Business Blog: Hoover’s Business Insight Zone

The Red Sox: smarter and richer.

Throughout the 1980s, the permanent financial advantages of the New York Yankees couldn’t buy the team out of the holes that team owner George Steinbrenner kept digging for them. By the mid-1990s, Steinbrenner stopped relying on his own counsel for the club’s baseball decisions, turning instead to a bevy of smart baseball lifers who knew how to build a team. The Yankees assembled a club that combined outstanding home-grown talent like Bernie Williams and Derek Jeter with outstanding free agents like David Cone — hired guns, but worth the price. The result was a dynasty that won World Series in 1996, 1998, 1999, and 2000 and contended for years beyond that.

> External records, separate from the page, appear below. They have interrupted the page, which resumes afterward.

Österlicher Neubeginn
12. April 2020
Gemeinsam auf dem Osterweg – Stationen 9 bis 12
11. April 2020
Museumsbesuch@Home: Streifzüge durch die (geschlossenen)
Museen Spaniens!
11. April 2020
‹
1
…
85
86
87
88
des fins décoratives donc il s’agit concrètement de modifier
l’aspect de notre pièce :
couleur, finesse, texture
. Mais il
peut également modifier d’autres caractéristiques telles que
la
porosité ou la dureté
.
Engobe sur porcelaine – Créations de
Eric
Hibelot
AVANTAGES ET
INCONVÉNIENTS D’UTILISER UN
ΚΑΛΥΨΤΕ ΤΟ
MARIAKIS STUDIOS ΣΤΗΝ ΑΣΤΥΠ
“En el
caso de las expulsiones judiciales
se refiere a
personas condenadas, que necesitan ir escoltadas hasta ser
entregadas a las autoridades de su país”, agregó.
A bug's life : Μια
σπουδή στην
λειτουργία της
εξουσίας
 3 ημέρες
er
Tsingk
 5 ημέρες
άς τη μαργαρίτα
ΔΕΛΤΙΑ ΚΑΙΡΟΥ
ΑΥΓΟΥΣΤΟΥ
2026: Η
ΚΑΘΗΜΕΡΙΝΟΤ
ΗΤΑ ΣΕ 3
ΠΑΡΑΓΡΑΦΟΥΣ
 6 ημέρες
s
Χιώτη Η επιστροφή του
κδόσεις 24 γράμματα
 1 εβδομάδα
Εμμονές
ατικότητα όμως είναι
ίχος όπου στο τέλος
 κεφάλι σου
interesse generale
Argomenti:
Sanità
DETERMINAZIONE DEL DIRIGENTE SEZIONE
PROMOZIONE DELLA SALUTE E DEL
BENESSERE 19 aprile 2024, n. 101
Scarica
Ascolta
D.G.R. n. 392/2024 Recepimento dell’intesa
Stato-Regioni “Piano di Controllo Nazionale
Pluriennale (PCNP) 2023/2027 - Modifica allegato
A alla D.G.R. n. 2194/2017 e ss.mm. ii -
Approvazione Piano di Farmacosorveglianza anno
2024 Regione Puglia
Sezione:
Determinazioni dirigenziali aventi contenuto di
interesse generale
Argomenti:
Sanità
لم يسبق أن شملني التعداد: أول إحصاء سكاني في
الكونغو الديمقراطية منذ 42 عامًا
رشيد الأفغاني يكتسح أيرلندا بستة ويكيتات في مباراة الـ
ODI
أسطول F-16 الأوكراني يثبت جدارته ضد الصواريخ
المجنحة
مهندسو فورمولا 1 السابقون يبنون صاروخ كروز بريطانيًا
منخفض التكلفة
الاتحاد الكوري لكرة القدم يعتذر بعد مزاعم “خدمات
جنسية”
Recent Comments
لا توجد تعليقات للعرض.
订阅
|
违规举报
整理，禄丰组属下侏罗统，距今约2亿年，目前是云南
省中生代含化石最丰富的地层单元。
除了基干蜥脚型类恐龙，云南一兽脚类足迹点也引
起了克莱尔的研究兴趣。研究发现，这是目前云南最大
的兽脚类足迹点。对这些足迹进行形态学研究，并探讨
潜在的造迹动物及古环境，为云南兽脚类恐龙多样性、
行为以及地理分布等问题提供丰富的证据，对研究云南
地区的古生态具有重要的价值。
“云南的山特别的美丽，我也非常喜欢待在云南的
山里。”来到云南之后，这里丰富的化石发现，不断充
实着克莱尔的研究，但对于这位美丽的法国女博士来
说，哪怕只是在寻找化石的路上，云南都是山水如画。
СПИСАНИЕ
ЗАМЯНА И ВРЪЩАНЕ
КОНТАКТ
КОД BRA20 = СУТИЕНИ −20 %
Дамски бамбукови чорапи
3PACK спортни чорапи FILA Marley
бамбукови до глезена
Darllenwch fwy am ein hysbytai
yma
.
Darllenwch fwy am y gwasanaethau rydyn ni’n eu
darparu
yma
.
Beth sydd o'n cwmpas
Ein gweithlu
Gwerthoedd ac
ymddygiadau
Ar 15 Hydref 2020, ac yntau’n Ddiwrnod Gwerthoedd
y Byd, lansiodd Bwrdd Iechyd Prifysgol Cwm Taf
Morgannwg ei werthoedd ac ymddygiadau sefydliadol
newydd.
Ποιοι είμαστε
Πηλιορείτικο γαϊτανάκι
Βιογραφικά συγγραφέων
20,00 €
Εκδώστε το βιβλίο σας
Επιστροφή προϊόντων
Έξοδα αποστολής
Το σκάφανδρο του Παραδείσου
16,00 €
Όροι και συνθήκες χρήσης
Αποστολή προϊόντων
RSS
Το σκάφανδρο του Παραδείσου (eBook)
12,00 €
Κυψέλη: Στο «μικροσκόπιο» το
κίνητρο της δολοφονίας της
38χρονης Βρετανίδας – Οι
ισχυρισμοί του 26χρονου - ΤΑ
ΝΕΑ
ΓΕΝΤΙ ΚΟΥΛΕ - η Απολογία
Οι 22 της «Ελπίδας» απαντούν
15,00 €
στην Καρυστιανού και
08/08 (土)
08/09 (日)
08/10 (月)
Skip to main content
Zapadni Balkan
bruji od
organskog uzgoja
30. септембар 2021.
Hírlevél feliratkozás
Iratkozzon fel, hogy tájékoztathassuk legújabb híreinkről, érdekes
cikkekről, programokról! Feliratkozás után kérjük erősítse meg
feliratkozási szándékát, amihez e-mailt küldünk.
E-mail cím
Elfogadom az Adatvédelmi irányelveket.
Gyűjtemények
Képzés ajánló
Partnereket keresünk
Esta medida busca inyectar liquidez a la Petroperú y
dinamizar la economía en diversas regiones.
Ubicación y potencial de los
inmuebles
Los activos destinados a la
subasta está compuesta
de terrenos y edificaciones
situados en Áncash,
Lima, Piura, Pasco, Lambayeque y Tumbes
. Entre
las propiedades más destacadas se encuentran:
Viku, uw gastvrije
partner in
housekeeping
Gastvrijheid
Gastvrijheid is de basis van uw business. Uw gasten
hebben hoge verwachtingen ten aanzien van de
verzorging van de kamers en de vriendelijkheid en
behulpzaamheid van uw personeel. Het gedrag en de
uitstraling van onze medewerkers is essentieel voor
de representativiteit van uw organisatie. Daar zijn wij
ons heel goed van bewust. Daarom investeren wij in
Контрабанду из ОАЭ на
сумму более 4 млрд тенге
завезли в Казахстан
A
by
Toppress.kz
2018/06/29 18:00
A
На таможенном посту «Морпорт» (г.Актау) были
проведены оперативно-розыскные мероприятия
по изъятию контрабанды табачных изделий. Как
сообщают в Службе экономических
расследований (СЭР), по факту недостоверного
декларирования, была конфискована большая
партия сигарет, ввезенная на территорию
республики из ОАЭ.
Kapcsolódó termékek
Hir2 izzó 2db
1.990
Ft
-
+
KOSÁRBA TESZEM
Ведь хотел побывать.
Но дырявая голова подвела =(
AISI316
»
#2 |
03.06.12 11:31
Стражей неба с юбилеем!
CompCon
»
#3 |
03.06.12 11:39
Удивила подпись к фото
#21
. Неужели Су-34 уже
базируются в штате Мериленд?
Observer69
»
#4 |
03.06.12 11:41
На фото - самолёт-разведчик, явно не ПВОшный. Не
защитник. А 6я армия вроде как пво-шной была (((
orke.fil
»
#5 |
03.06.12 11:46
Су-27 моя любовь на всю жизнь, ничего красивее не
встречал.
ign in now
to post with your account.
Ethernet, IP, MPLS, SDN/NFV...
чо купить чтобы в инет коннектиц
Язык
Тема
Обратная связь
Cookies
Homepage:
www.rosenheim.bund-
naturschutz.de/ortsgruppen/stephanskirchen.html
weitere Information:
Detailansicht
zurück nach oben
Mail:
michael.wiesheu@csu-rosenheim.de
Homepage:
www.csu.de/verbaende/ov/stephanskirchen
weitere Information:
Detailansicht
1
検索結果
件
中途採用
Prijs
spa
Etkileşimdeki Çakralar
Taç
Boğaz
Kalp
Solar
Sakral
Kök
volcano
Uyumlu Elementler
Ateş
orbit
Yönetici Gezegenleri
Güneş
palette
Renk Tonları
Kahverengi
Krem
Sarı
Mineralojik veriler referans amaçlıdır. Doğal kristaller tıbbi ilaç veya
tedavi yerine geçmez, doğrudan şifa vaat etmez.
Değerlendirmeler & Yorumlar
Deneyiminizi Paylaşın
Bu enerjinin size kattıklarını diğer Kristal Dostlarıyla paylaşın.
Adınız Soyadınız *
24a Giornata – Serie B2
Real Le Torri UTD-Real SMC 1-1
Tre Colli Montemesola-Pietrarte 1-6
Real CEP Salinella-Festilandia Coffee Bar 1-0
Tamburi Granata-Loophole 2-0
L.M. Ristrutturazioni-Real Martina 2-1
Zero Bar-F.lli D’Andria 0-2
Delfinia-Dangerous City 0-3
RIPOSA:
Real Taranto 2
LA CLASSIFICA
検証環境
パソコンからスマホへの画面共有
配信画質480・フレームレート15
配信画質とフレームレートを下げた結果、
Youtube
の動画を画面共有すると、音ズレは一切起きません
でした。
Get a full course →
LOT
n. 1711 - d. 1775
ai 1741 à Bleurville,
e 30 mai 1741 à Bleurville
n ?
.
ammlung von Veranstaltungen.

For all of that time — and decades before — the Boston Red Sox toiled under the not-very-enlightened ownership of the Yawkey family and then the Yawkey Trust. The Sox always had a famously devoted fan base, but they had an even more famous problem winning championships; anyone even slightly acquainted with baseball knows about the 86-year drought between their 1918 championship (when Babe Ruth was still a pitcher for them) and their storied 2004 title (which included the most epic playoff comeback in baseball history — against the Yankees, no less). It’s not an accident that the 2004 title, along with their new championship secured last night against the Colorado Rockies, came under the ownership of John Henry, a billionaire investment manager with a math professor’s head for numbers and a hearty appetite for winning.

Considered as businesses rather than sports franchises, the Yankees of the late 1990s and the Red Sox of today share key traits with other market-dominating firms like Goldman Sachs and Wal-Mart: when you’re trying to compete with these giants, you quickly figure out that they can both out-spend you and out-think you.

ESPN uber-columnist — and lifelong Sox fan — Bill Simmons offered this perceptive comment in his column today:

Not only are the people running professional sports teams getting smarter and smarter, but some franchises with deep pockets have figured out it’s better to funnel that money into development and scouting instead of just overpaying veterans for splashy, “quick-fix” signings. . . . it’s one thing to have a significant financial advantage; it’s another thing to know what you’re doing with that significant financial advantage.

Emphasis his. That last bit could just as easily describe Toyota or Cisco Systems as the Red Sox or the other superior franchises in professional sports. These outfits aren’t content to have lots of money and coast — they use that money to win.

The sad thing is that so many sports fans, along with shareholders of companies in the non-sports world, have to put up with so much mediocrity: the also-ran franchises who either have money and waste it, or who lack money and don’t get smarter to help compensate. Outside of sports, there are always market laggards who never take the step up to excellence. It’s much easier to respect the Cleveland Indians, who pushed the Red Sox to the brink of elimination on half the payroll, or Target, which has taken on the much larger Wal-Mart and held its own.

We can’t all be rich, and that goes for companies as much as for individuals.  But anybody — anybody — can get tired of losing and let that drive them to do their business smarter.  When a rich business gets tired of losing, picks itself up off the mat, and starts to get smart — watch out.  Just ask all the teams that have been losing to the Red Sox.

Category: Management, The business of sports

2 Comments so far

Jeff Dorsch November 1st, 2007 6:11 am

Whenever I see John Henry on TV, I wonder what kind of a boss he is. He looks like he’s The Nicest Guy in the World or The Biggest Bastard in the World. Definitely either/or. Whichever it is, he does seem to do a very good job at running the Crimson Hose.

Tim Walker November 1st, 2007 6:53 am

It’s interesting, Jeff, because like most team owners Henry doesn’t get anywhere near the publicity of a Steinbrenner or a Cuban. Many owners are ciphers from the public perspective, but not many are as successful as Henry has already been. The same is true for his fellow Boston franchise owner, Robert Kraft. Both of these guys bought in, changed things pretty drastically *right away*, and have reaped huge success. It’s a model for what new ownership can do when it has its head on straight.